= Beginning of Section =
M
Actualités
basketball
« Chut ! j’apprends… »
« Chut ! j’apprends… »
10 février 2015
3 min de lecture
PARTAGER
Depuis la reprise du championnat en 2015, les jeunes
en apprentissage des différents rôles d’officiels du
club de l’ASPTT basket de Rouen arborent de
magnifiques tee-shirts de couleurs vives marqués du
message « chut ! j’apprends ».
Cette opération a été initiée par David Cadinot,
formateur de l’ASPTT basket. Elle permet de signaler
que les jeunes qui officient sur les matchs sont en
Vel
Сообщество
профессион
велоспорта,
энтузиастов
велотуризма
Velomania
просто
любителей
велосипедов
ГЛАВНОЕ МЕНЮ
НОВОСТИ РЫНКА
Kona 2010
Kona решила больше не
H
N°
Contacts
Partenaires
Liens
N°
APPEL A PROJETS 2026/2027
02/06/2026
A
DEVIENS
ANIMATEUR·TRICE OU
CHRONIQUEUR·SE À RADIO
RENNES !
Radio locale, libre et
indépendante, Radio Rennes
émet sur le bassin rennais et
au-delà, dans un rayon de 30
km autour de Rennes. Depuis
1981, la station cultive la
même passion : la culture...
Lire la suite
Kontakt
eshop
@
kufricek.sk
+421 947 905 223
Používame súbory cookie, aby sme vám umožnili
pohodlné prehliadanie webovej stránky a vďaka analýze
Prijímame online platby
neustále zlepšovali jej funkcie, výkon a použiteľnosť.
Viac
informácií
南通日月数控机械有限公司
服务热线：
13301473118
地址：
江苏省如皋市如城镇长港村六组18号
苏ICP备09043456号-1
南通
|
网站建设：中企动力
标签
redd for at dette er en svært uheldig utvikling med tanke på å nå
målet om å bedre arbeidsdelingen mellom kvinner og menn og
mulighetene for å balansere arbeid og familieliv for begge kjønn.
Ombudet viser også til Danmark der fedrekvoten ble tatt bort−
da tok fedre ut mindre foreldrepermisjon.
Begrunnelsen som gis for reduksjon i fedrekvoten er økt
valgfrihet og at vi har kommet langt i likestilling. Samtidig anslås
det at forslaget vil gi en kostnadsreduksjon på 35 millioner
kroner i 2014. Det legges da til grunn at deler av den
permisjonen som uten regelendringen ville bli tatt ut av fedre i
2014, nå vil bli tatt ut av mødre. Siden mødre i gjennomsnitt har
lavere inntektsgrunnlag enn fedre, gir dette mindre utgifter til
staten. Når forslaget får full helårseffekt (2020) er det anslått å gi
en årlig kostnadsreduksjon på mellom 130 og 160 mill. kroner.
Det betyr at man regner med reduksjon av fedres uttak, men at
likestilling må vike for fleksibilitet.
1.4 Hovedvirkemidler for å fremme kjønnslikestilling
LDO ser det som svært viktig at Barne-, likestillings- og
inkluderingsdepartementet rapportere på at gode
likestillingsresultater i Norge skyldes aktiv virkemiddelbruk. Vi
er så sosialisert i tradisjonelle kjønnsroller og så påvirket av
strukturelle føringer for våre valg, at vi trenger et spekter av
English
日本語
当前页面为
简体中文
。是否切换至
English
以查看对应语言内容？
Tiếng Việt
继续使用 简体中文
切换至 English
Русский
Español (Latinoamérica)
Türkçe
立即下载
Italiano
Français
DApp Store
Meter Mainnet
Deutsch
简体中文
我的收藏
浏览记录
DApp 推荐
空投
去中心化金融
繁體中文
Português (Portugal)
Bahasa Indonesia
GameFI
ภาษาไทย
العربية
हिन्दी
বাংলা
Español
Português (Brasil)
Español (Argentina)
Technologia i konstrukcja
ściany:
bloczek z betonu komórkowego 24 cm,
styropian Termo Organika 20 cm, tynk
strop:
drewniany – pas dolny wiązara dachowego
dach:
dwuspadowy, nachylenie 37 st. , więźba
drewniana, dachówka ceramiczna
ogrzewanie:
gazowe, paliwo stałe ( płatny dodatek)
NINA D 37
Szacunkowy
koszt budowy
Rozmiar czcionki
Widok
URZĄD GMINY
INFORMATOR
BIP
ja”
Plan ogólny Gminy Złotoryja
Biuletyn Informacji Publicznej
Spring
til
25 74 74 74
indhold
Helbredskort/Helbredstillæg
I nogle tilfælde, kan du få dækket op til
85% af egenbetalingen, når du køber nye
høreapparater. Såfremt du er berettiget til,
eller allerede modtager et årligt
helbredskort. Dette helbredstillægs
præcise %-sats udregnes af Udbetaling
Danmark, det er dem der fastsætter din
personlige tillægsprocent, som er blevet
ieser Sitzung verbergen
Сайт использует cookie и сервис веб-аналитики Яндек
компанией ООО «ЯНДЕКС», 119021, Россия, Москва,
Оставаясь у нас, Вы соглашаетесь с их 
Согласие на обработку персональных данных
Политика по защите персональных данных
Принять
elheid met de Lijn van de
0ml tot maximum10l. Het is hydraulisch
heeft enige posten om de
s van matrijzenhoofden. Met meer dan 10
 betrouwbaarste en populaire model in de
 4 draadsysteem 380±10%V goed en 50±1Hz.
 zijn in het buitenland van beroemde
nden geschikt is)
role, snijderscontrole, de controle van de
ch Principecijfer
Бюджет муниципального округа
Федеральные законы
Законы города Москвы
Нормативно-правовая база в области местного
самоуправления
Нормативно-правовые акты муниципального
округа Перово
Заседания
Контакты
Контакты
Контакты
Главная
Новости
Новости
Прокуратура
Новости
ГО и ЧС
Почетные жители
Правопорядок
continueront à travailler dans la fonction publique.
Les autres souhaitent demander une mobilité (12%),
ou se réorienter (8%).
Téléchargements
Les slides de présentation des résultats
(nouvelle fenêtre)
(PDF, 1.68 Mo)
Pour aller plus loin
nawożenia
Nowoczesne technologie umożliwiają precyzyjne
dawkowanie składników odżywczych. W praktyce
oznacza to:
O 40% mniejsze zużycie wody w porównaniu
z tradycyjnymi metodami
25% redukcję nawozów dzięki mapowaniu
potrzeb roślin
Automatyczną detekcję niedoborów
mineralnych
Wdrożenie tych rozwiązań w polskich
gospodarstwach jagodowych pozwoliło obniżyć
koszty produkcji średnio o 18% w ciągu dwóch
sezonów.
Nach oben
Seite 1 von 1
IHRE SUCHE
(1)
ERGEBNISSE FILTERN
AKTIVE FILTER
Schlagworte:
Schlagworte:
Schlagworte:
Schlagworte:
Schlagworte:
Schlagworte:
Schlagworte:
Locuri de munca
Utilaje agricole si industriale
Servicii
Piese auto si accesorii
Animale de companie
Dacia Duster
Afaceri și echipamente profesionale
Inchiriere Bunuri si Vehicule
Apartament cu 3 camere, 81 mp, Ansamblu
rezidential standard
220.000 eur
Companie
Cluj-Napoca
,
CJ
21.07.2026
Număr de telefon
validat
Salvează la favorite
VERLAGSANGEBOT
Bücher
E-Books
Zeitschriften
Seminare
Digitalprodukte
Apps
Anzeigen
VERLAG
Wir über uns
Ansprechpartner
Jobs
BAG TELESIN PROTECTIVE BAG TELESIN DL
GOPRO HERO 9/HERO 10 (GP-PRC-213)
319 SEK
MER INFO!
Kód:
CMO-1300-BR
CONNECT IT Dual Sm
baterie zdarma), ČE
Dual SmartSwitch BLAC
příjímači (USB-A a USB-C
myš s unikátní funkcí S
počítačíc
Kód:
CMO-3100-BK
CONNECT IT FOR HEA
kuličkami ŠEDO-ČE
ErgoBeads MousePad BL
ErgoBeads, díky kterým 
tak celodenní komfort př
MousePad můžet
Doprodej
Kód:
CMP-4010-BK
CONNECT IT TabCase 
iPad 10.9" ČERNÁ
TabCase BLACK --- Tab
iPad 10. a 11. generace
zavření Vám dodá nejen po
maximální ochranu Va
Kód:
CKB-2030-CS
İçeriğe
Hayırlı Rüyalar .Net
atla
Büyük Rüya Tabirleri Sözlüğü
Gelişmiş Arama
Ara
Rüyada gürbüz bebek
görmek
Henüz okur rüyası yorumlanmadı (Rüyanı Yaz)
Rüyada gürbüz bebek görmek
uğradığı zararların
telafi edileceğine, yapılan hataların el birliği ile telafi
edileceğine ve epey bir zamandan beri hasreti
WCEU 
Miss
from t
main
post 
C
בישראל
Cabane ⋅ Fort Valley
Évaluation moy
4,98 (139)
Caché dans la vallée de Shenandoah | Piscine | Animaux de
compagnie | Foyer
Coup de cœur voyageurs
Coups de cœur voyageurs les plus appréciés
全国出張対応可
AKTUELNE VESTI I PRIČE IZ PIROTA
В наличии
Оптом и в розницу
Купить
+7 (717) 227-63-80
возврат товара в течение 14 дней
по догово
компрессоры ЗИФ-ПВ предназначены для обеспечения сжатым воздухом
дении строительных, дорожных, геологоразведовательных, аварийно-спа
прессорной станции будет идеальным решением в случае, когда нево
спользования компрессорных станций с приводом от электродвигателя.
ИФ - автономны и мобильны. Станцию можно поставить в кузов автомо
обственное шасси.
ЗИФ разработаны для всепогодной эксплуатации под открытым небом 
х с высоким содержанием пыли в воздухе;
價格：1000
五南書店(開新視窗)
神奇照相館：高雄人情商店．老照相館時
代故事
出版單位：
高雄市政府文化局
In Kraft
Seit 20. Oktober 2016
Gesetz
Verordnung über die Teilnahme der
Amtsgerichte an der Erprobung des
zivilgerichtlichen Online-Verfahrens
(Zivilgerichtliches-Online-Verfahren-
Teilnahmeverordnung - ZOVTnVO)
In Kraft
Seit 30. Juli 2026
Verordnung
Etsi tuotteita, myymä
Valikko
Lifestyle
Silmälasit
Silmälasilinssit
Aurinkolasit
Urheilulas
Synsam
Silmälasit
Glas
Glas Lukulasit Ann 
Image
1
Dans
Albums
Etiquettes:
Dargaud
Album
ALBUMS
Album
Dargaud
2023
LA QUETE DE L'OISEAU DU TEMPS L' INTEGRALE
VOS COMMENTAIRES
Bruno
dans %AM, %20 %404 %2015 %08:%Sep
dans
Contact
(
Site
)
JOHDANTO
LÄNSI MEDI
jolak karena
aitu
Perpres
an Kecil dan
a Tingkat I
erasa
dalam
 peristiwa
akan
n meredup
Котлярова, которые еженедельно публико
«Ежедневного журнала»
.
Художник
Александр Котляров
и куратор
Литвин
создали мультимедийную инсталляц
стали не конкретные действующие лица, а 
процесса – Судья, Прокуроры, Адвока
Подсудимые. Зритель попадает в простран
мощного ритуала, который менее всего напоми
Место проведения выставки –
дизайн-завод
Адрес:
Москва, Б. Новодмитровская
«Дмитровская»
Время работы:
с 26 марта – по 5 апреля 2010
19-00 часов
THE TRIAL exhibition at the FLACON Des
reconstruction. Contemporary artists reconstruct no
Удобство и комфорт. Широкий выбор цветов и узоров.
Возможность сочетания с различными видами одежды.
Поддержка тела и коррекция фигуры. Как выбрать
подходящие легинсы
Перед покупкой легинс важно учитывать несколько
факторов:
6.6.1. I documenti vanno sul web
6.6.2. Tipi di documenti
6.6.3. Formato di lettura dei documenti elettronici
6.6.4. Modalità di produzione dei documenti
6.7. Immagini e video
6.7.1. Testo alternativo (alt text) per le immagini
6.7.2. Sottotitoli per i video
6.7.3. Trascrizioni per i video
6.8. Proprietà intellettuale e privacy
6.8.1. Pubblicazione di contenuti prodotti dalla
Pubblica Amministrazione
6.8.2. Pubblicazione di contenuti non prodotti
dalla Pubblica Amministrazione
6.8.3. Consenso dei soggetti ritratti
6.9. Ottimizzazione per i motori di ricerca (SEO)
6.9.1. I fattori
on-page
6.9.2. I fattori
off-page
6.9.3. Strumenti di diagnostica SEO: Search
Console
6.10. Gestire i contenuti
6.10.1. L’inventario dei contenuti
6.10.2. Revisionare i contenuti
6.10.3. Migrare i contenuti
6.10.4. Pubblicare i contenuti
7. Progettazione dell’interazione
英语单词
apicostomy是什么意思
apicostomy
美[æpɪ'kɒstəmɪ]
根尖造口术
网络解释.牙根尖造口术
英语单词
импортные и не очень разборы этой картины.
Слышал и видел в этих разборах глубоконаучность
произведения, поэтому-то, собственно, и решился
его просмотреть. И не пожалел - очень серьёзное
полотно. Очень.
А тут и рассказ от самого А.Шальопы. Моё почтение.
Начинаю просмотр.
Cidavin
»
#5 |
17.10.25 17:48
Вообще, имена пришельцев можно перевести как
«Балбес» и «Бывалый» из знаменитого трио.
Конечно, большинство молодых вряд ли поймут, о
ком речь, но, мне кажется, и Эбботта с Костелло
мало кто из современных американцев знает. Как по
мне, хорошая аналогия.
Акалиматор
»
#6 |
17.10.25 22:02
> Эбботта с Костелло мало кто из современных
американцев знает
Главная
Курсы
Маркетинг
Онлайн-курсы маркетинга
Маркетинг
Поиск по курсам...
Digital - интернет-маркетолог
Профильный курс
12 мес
= End of Section =
REQUEST | Begin with the first line of the records and finish with the line containing "Partenaires". Reproduce those lines exactly, both ends included, and nothing else.

RESPONSE BELOW |
M
Actualités
basketball
« Chut ! j’apprends… »
« Chut ! j’apprends… »
10 février 2015
3 min de lecture
PARTAGER
Depuis la reprise du championnat en 2015, les jeunes
en apprentissage des différents rôles d’officiels du
club de l’ASPTT basket de Rouen arborent de
magnifiques tee-shirts de couleurs vives marqués du
message « chut ! j’apprends ».
Cette opération a été initiée par David Cadinot,
formateur de l’ASPTT basket. Elle permet de signaler
que les jeunes qui officient sur les matchs sont en
Vel
Сообщество
профессион
велоспорта,
энтузиастов
велотуризма
Velomania
просто
любителей
велосипедов
ГЛАВНОЕ МЕНЮ
НОВОСТИ РЫНКА
Kona 2010
Kona решила больше не
H
N°
Contacts
Partenaires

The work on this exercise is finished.